== Landmark coordinate records ==
────
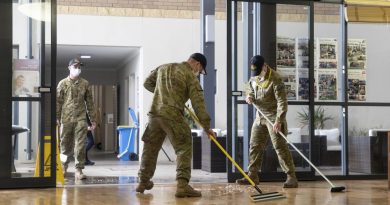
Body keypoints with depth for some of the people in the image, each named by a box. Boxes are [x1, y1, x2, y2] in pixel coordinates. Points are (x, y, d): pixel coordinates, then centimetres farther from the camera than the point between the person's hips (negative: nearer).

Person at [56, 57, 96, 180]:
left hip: (81, 119, 0)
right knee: (65, 144, 10)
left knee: (80, 145, -7)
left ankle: (79, 170, -4)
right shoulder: (63, 83, 5)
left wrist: (92, 119, 8)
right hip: (66, 118, 0)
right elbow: (58, 101, 3)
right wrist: (57, 117, -5)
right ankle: (63, 167, 31)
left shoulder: (85, 84, 8)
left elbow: (89, 102, 10)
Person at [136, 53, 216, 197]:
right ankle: (182, 185, -15)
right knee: (184, 148, -3)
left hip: (154, 113, 6)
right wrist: (206, 126, -4)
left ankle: (143, 182, 28)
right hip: (172, 115, -6)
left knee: (150, 148, 18)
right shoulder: (190, 76, 0)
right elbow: (198, 103, -6)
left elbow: (147, 83, 28)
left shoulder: (163, 68, 20)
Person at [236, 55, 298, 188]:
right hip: (260, 116, 7)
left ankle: (291, 177, -8)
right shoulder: (254, 78, 2)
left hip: (273, 117, -7)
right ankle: (252, 176, 19)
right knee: (255, 146, 10)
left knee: (280, 146, -11)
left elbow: (282, 102, -23)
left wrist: (278, 121, -30)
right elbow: (250, 89, 23)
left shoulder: (275, 80, -20)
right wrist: (249, 97, -2)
────
== Task goal ==
Every line of the records above should be copied exactly, while the pictures are left behind.

== Exercise response ==
Body keypoints with depth for some of the people in the image, each named by a box. Boxes are [x1, y1, x2, y2] in pixel coordinates. Points are (x, y, d): pixel coordinates, then centimetres farther from the camera than the point between the person's hips (negative: nearer).

Person at [56, 57, 96, 180]:
left hip: (81, 119, 0)
right knee: (65, 144, 10)
left knee: (80, 145, -7)
left ankle: (79, 170, -4)
right shoulder: (63, 83, 5)
left wrist: (92, 119, 8)
right hip: (66, 118, 0)
right elbow: (58, 101, 3)
right wrist: (57, 117, -5)
right ankle: (63, 167, 31)
left shoulder: (85, 84, 8)
left elbow: (89, 102, 10)
Person at [136, 53, 216, 197]:
right ankle: (182, 185, -15)
right knee: (184, 148, -3)
left hip: (154, 113, 6)
right wrist: (206, 126, -4)
left ankle: (143, 182, 28)
right hip: (172, 115, -6)
left knee: (150, 148, 18)
right shoulder: (190, 76, 0)
right elbow: (198, 103, -6)
left elbow: (147, 83, 28)
left shoulder: (163, 68, 20)
Person at [236, 55, 298, 188]:
right hip: (260, 116, 7)
left ankle: (291, 177, -8)
right shoulder: (254, 78, 2)
left hip: (273, 117, -7)
right ankle: (252, 176, 19)
right knee: (255, 146, 10)
left knee: (280, 146, -11)
left elbow: (282, 102, -23)
left wrist: (278, 121, -30)
right elbow: (250, 89, 23)
left shoulder: (275, 80, -20)
right wrist: (249, 97, -2)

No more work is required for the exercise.